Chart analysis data
——————

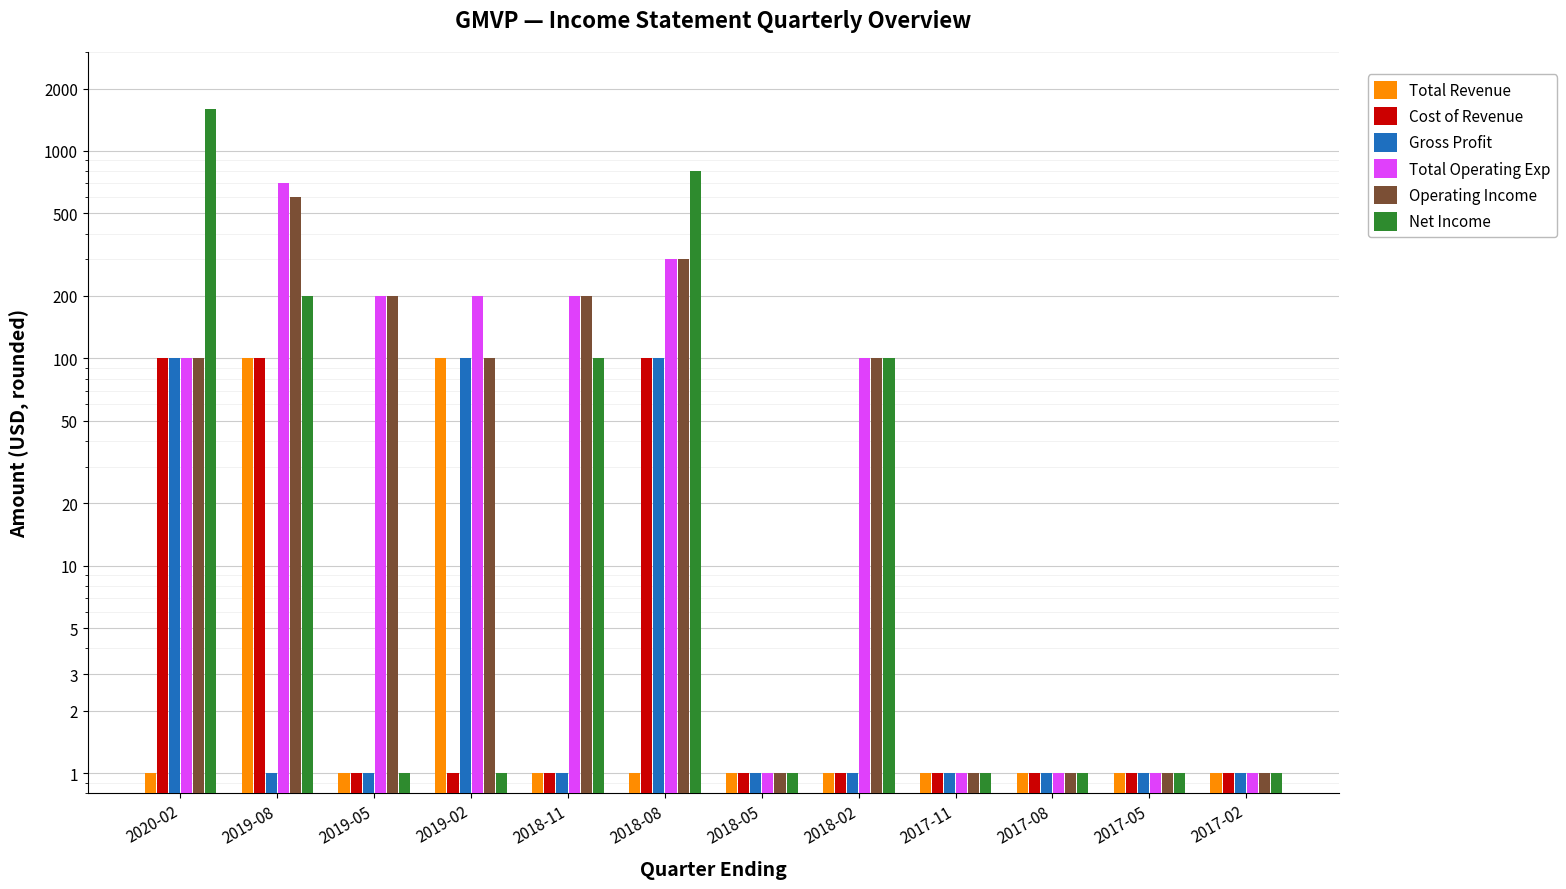

At which category is the sum across all series the highest?

2020-02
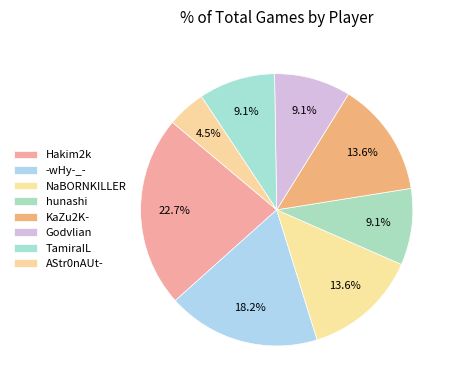

To the nearest percent, what portion does NaBORNKILLER represent?

14%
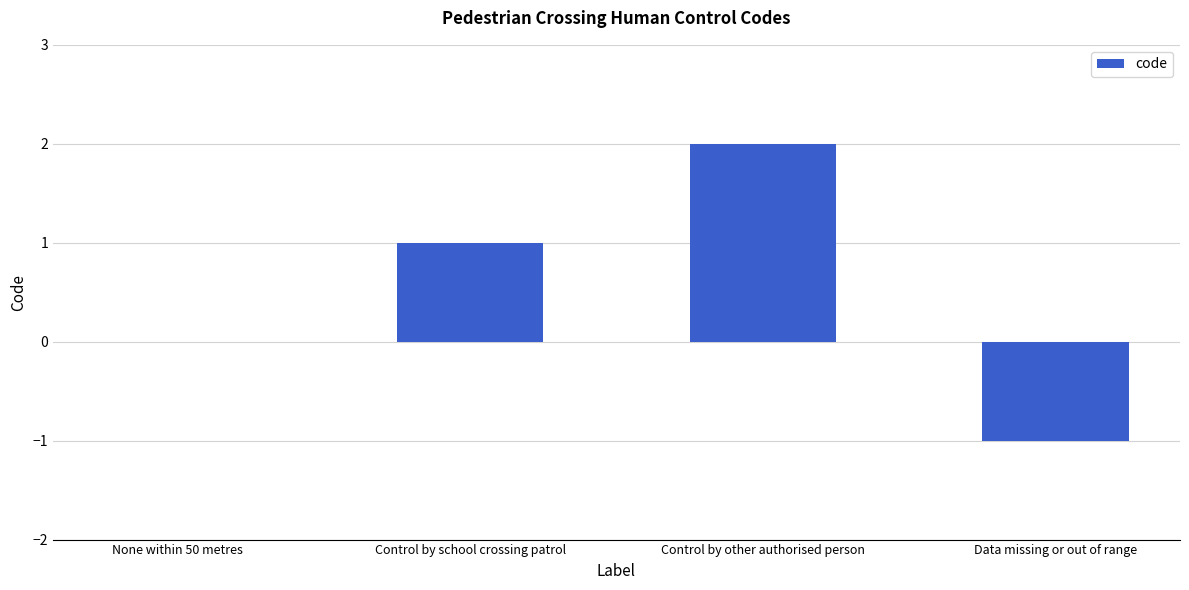

Which label corresponds to the largest value in the chart?

Control by other authorised person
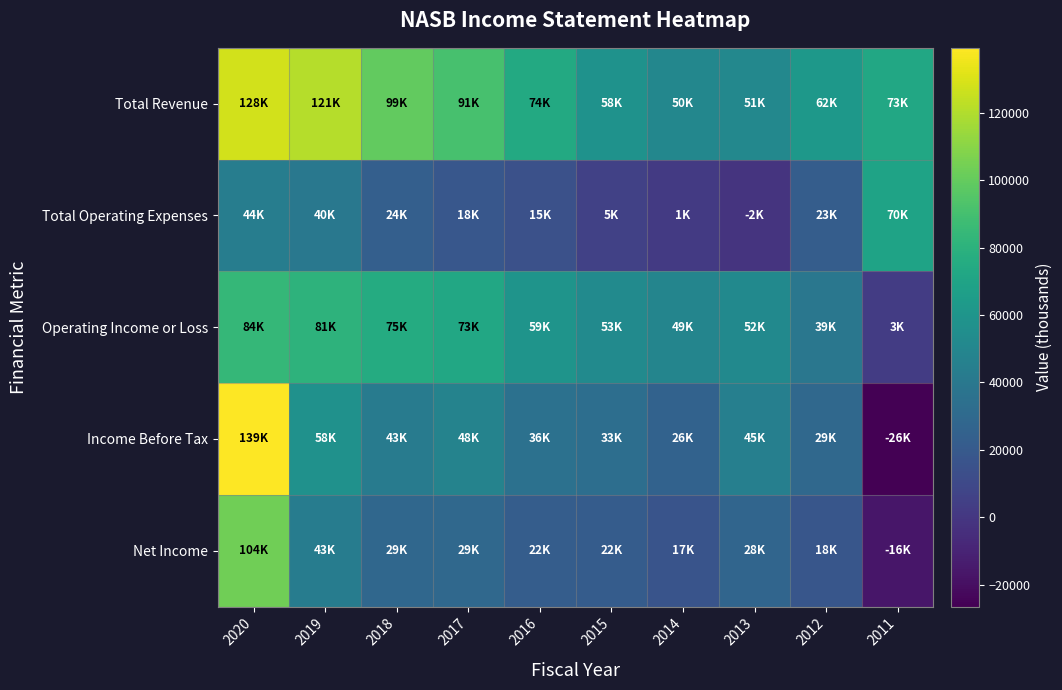

Which series changed the most between 2013 and 2012?

Total Operating Expenses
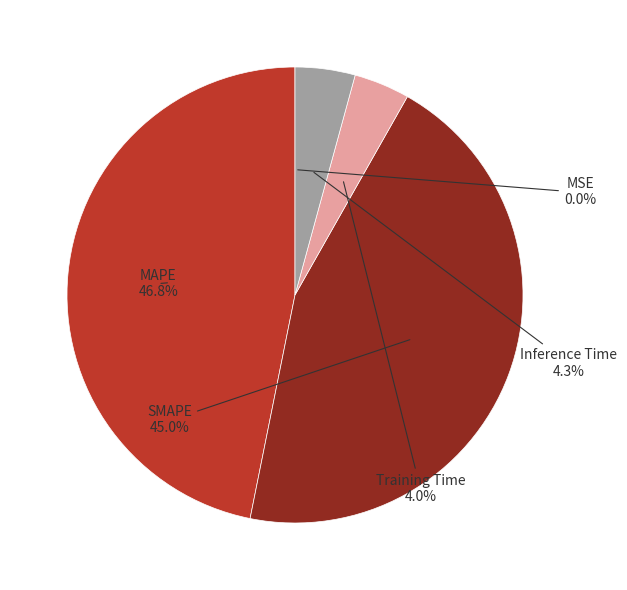

Do Inference Time and SMAPE together represent more than half of the pie?

No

——————

Repeat the lines of the chart analysis data from the line with "Which label corresponds" through the end, leaving the pictures out.

• _Written answer_
Which label corresponds to the largest value in the chart?

Control by other authorised person

Which series changed the most between 2013 and 2012?

Total Operating Expenses

Do Inference Time and SMAPE together represent more than half of the pie?

No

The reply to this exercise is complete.